Attaining Union by Exploring All the Koshas and Practising Yoga
It is through yoga exercises that you start with the physical body and slowly progress towards the innermost layer by peeling one sheath at a time. The inward journey through each of the five koshas on the yoga mat is natural and intuitive. It starts with yoga for the physical body (the annamaya kosha), as it is the first point from where the work towards spiritual fulfilment starts.
Once you are aware of the physical body, your attention moves to your breath (the pranamaya kosha). It determines the energy movement and fluidity of energy throughout your system. You will observe that concentrating on your body and then breathing aids in calming your mind and shifting stuck emotions; it is the manomya kosha.
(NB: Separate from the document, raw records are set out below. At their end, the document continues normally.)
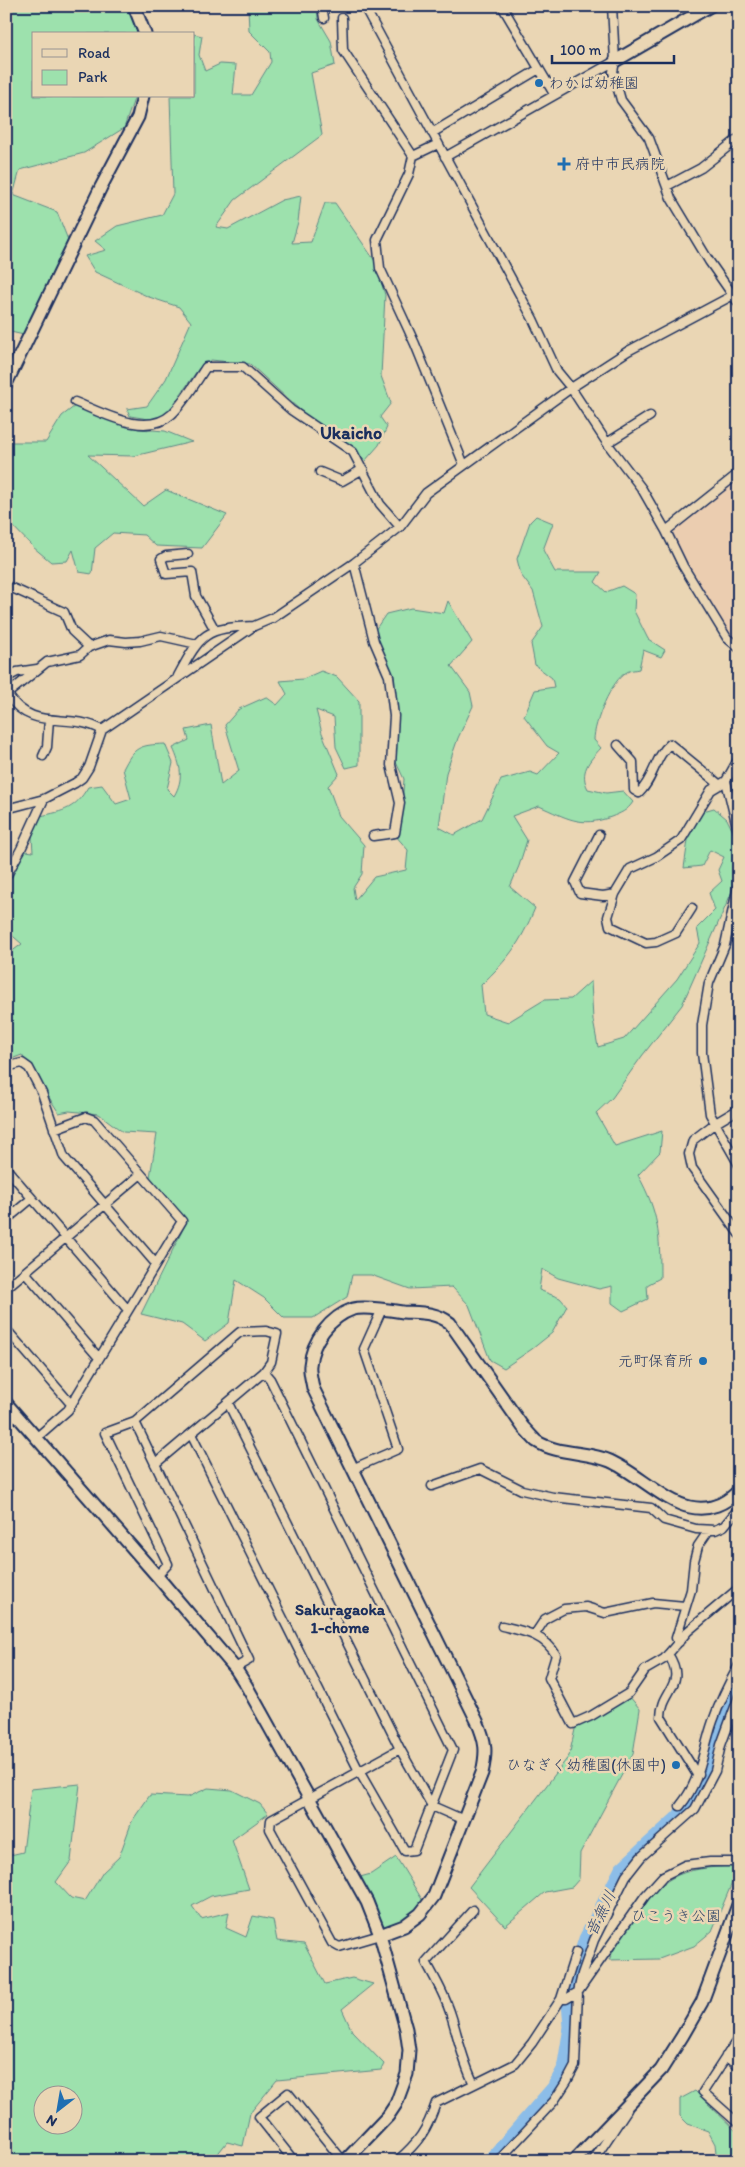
<svg xmlns="http://www.w3.org/2000/svg" width="745" height="2167" font-family="Itim,'Klee One',sans-serif">
<style>
.built{fill:#ebcdb0}
.green{fill:#9de1ad;stroke:#5c8886;fill-rule:evenodd}
.lines{fill:none;stroke-linecap:round;stroke-linejoin:round}
.river{stroke:#8cbde8;stroke-width:15}
.street-casing{stroke:#1b2f5e;stroke-width:11}
.secondary-casing{stroke:#1b2f5e;stroke-width:15}
.street{stroke:#ead6b4;stroke-width:8}
.secondary{stroke:#ead6b4;stroke-width:11}
.poi-dot{fill:#1f6fb2;stroke:#ead6b4;stroke-width:2}
.labels{text-anchor:middle;stroke-width:5;stroke-linejoin:round;paint-order:stroke}
.poi-label{font-size:15px;fill:#1b2f5e;stroke:#ead6b4;text-anchor:start}
.park-label{font-size:15px;fill:#284166;stroke:#ead6b4}
.neighbourhood-label{font-size:16px;font-weight:bold;fill:#1b2f5e;stroke:#ead6b4}
.water-label{font-size:16px;font-style:italic;fill:#2c4473;stroke:#ead6b4}
.quarter-label{font-size:18px;font-weight:bold;fill:#1b2f5e;stroke:#ead6b4}
</style>
<rect width="100%" height="100%" fill="#ead6b4"/>
<filter id="ink" filterUnits="userSpaceOnUse"><feTurbulence type="fractalNoise" baseFrequency=".02" numOctaves="2"/><feDisplacementMap in="SourceGraphic" scale="10" xChannelSelector="R" yChannelSelector="G"/><feConvolveMatrix kernelMatrix="1 2 1 2 8 2 1 2 1" color-interpolation-filters="sRGB"/></filter>
<g filter="url(#ink)">
<path class="built" d="M739 473V648L727 638 666 531Z"/>
<path class="green" d="M6 6H127L138 34H34V96H135L124 128 84 153 20 170 13 195 57 212 68 240 50 285 24 335 6 331Z
M248 6H317L318 19 331 41 335 65 311 73 322 135 235 200 216 227 228 229 282 200 301 196 298 222 292 243 311 242 325 203H335L375 261 385 295 381 376 391 403 380 417 387 427 379 445 365 461 347 443 302 412 250 364 211 360 199 368 169 411 155 420 130 416 127 409 147 406 166 379 191 322 179 307 149 297 95 272 85 256 106 250 95 241 117 226 162 215 173 194 170 96H194V34L202 36 199 55 205 71 220 64 236 65 233 95H251L271 62 270 52 249 31Z
M75 406 139 429 165 431 192 442 134 456 88 455 143 506 166 490 227 515 202 548 156 546 144 535 113 533 95 548 92 574 79 572 73 550 67 561 51 562 33 547 6 519V439L12 442H46L62 416Z
M536 516 553 523 543 550 555 572H601L595 582 606 592 622 586 635 594 634 611 648 639 665 650 661 657 643 650 639 669C635 670 630 670 627 672 611 680 594 723 594 740L601 748C589 761 579 772 588 789L606 793 623 791 633 802C627 811 621 813 611 817 580 828 567 818 539 806L512 816 527 840 519 866 510 887 535 908C520 944 509 958 481 985L484 1014 508 1022 544 1000 571 999 591 981 593 1020 598 1047 624 1039 677 979 700 943 697 928 715 910 709 893 722 881 718 870 724 857 710 850 702 866 684 868 689 833 703 811 714 808 727 819 737 840 734 887 682 1005 642 1056 612 1098 596 1113 615 1146 662 1131 660 1152 638 1175C659 1213 660 1235 660 1278L647 1285 648 1299 623 1311 612 1303V1286L599 1289 558 1278 542 1269 539 1290 560 1298 567 1306 552 1333 532 1349 504 1368 490 1360 469 1305 452 1287 410 1289 371 1275H352L347 1297 313 1318H284L264 1298 236 1280 229 1323 205 1341 182 1324 141 1314 186 1223 150 1177 157 1134 123 1132 99 1114 69 1111 59 1113 22 1055 6 1061V951L11 952 22 944 6 930V883L26 851 33 852 32 837 40 816C65 811 75 809 88 787L102 785 116 804 131 799 123 769C134 747 139 745 165 744L173 763 167 789 174 796C184 779 181 766 173 748L189 740 186 730 211 725 221 785 239 771 225 725 239 709 266 697 277 705 287 694 280 681 303 679 321 671 337 677 359 701V765L346 768 336 747 334 717 316 710 322 733 339 774 328 786 339 816 364 845 362 874 353 888 355 900 374 877 406 870 408 850 395 835 402 806 404 779 394 758V677L382 655 375 630 386 614 411 608 444 613 448 601 472 642 451 666 470 692 473 706 458 738 446 773 439 827 454 835 482 819 501 780 530 772 538 775 559 753 547 746 524 716 535 690 554 687 552 678 535 665 531 644 543 627 533 591 521 575 517 559 530 522Z
M629 1696 640 1709 633 1754 580 1853 579 1879 572 1887 545 1892 505 1926 469 1887 569 1756 576 1725Z
M80 1784 71 1861 56 1882 71 1898 85 1901 103 1872 119 1857 132 1821 150 1795 188 1797 208 1788 232 1790 260 1804 268 1814 232 1840 249 1889 211 1896 192 1906 201 1919 229 1912 226 1928 246 1937 253 1916 273 1920 277 1941 304 1944 325 1984 352 1978 373 1984 342 2009 352 2031 384 2064 381 2070 277 2080 250 2113 243 2146 227 2142 212 2161H6V1856L23 1852 31 1789ZM72 2094V2124H42V2094Z
M396 1857 423 1901 407 1920 385 1930 360 1877 371 1874Z
M739 1866 712 1931 694 1946 659 1959 609 1960C624 1928 645 1890 678 1875 697 1867 719 1867 739 1866Z
M695 2091 739 2134V2161H717L715 2144 708 2131 688 2124 680 2116V2099Z"/>
<g class="lines">
<path class="river" d="M490 2161 554 2088 564 2070 571 2027 569 2003 575 1973 586 1939 622 1869 679 1817 702 1783 712 1758 716 1728 730 1691 739 1677"/>
<g class="street-casing">
<path id="street" d="M322 6 324 18
M364 6 533 319 557 371 571 388 607 443 642 489 666 531 683 566 727 638 739 648
M502 6 554 94
M612 6 615 61 613 72 621 100 649 138 671 198 709 261 739 304
M342 18 343 50 413 156 409 174 377 240 380 268 415 344 464 465
M432 133 539 69
M413 156 438 144
M445 157 615 61
M667 186 701 168 739 138
M75 402C103 413 146 438 172 414 185 401 196 382 206 367H243L291 410 353 452 380 504 400 527
M607 443 650 416
M320 472 342 481 363 469
M666 531 739 473
M188 554 166 556 161 559 166 574 192 572 196 596 215 630
M354 563 374 641 389 676 394 716 391 765 400 803 395 833 373 836
M6 586C27 593 44 604 64 612L72 631 89 647
M178 676C201 633 205 628 254 626
M6 678 17 672 37 669
M6 695 47 662 80 655 89 647 109 640 126 642 140 641 161 636 197 644
M8 695C32 733 69 711 102 730
M618 745 633 762 634 790 639 793C654 779 655 756 670 744L720 785
M43 756 47 747 49 719
M726 781 739 835
M6 809 44 799 75 783 82 778 89 767 102 730 254 626 273 618 354 563 400 527 426 493 571 388 628 351 739 292
M599 835 575 882 580 893 603 896 615 894
M6 877 21 849 44 799
M739 881 725 945 709 983 702 1025V1053L710 1114 739 1165
M692 908 676 933 656 942 646 943 610 926 608 917 615 894 630 869 656 857 681 840 711 790 726 781 739 758
M6 1067 22 1063 29 1068 42 1093 64 1157 156 1264
M739 1109 714 1124 693 1140 689 1154 692 1168 739 1234
M6 1168 128 1310
M6 1220 31 1199
M25 1272 99 1358
M6 1288 141 1174
M6 1329 71 1404
M228 1403 400 1749 432 1806 464 1820
M135 1422 249 1660 235 1668
M191 1434 359 1771 405 1851 414 1850 453 1750 270 1379 264 1372
M36 1438 68 1410 182 1221 94 1120 86 1117 54 1129
M155 1464 264 1372 271 1362 277 1334 266 1331 240 1332 135 1422 105 1433 168 1564 157 1576
M352 1469 398 1449 364 1349 382 1309
M432 1486 480 1469 522 1490 553 1497 651 1508 664 1520 696 1529 715 1530 724 1526 739 1508
M502 1626C523 1631 544 1634 556 1655L549 1678 573 1724 591 1716 629 1693 645 1670 664 1659 688 1631 739 1588
M535 1634 545 1619 564 1609 586 1607 605 1613 653 1603 685 1606
M679 1642 676 1638 691 1590 694 1561 698 1546 709 1530
M668 1654C688 1685 661 1690 661 1717L696 1773 699 1774
M680 1806C702 1779 702 1752 713 1721 720 1701 729 1683 739 1665
M473 1910 426 1962C436 1980 446 1998 452 2018 459 2041 463 2062 474 2084
M380 1935 339 1947 332 1943 270 1829 271 1820 400 1749
M561 1999H566L578 1992 645 1896 663 1876 685 1865 710 1862H739
M739 2037 703 2092 739 2124
M726 2056 739 2068
M294 2161 259 2117 288 2093 343 2161
M397 2161C419 2142 427 2130 436 2103L515 2064 532 2043 561 1999 576 1952
M498 2161 554 2101 567 2081 575 2066 578 1992 582 1974 594 1940 626 1876 641 1857 695 1809 715 1771 721 1745 739 1696
M593 2161 627 2110"/>
</g>
<g class="secondary-casing">
<path id="secondary" d="M134 6 145 34
M615 61 710 6
M6 384 101 187 138 117 143 96
M6 1403 157 1576 235 1668 246 1685 367 1902 380 1935 406 2029 409 2050 407 2074 396 2104 388 2116 345 2161
M380 1935 404 1926 420 1914 434 1896 482 1773C487 1751 486 1742 477 1721L313 1388C312 1381 309 1372 310 1365 312 1341 330 1317 353 1309 365 1306 390 1310 403 1312 421 1313 436 1312 450 1323L523 1427C527 1431 532 1437 536 1441 557 1455 587 1451 610 1461 635 1472 665 1502 690 1507 709 1511 726 1504 739 1490
M574 2161 661 2070 683 2035 702 2002 739 1902"/>
</g>
<use href="#street" class="street"/>
<use href="#secondary" class="secondary"/>
</g>
</g>
<g class="poi-dot">
<circle cx="539" cy="83" r="5"/>
<path d="M561.5 156.5h5v5h5v5h-5v5h-5v-5h-5v-5h5z"/>
<circle cx="703" cy="1361" r="5"/>
<circle cx="676" cy="1765" r="5"/>
</g>
<g class="labels">
<g class="poi-label">
<text x="549" y="88">わかば幼稚園</text>
<text x="575" y="169">府中市民病院</text>
<text x="693" y="1366" text-anchor="end">元町保育所</text>
<text x="666" y="1770" text-anchor="end">ひなぎく幼稚園(休園中)</text>
</g>
<g class="park-label">
<text x="676" y="1921">ひこうき公園</text>
</g>
<g class="neighbourhood-label">
<text x="340" y="1615">Sakuragaoka<tspan x="340" dy="18">1-chome</tspan></text>
</g>
<g class="water-label">
<text transform="translate(600 1913) rotate(-64)" y="6">音無川</text>
</g>
<g class="quarter-label">
<text x="351" y="439">Ukaicho</text>
</g>
</g>
<rect width="745" height="2167" fill="none" stroke="#ead6b4" stroke-width="25"/>
<rect x="12" y="12" width="720" height="2142" fill="none" stroke="#1b2f5e" stroke-width="2" filter="url(#ink)"/>
<rect x="32" y="32" width="162" height="65" fill="#ead6b4" stroke="#979392"/>
<rect x="42" y="49" width="25" height="8" fill="#ead6b4" stroke="#979392"/>
<text x="78" y="58" font-size="15" fill="#1b2f5e">Road</text>
<rect x="42" y="70" width="25" height="15" fill="#9de1ad" stroke="#979392"/>
<text x="78" y="82" font-size="15" fill="#1b2f5e">Park</text>
<g transform="translate(58 2110) rotate(211)"><circle r="24" fill="#ead6b4" stroke="#979392"/>
<path d="M0-4L9 19L0 12L-9 19Z" fill="#1f6fb2"/>
<text y="-8" font-size="14" font-weight="bold" text-anchor="middle" fill="#1b2f5e">N</text>
</g>
<path d="M552 55v8h122v-8" fill="none" stroke="#1b2f5e" stroke-width="2.5"/>
<text x="560" y="55" font-size="15" fill="#1b2f5e" stroke="#ead6b4" stroke-width="4" paint-order="stroke">100 m</text>
</svg>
Once your mind attains a more tranquil state, a wider gateway to awareness and wisdom (vijnanamaya kosha) opens. Concluding your yogic practice with rooted meditation opens the door to knowing your true self or reaching the blissful core (the anandamaya kosha).
Harvesting a sense of wonder and curiosity about the depth and fullness of your being is one of the most innovative components of the inward spiritual journey.
The above blog will help you guide towards an ultimate state of blissfulness. You can also start with yoga for beginners with Yoga. Even the shortest moment of realising who you truly are can be a source of pure bliss.
According to the yogic system, how many koshas does a human body have?
The human body has five koshas, namely, annamaya kosha, pranamaya kosha, manomaya kosha, vijnanamaya kosha, and anandamaya kosha.
Which kosha determines willpower?
The Vijnanamaya Kosha, the layer of wisdom, manifests willpower.
What is the origin of the koshas?
The koshas were first mentioned in the Upanishads.
Which type of yoga is the oldest?
Vedic Yoga is the oldest form of yoga.
Which kosha comprises chakras and naadis?
The Pranayama Kosha regulates energies through chakras and naadis.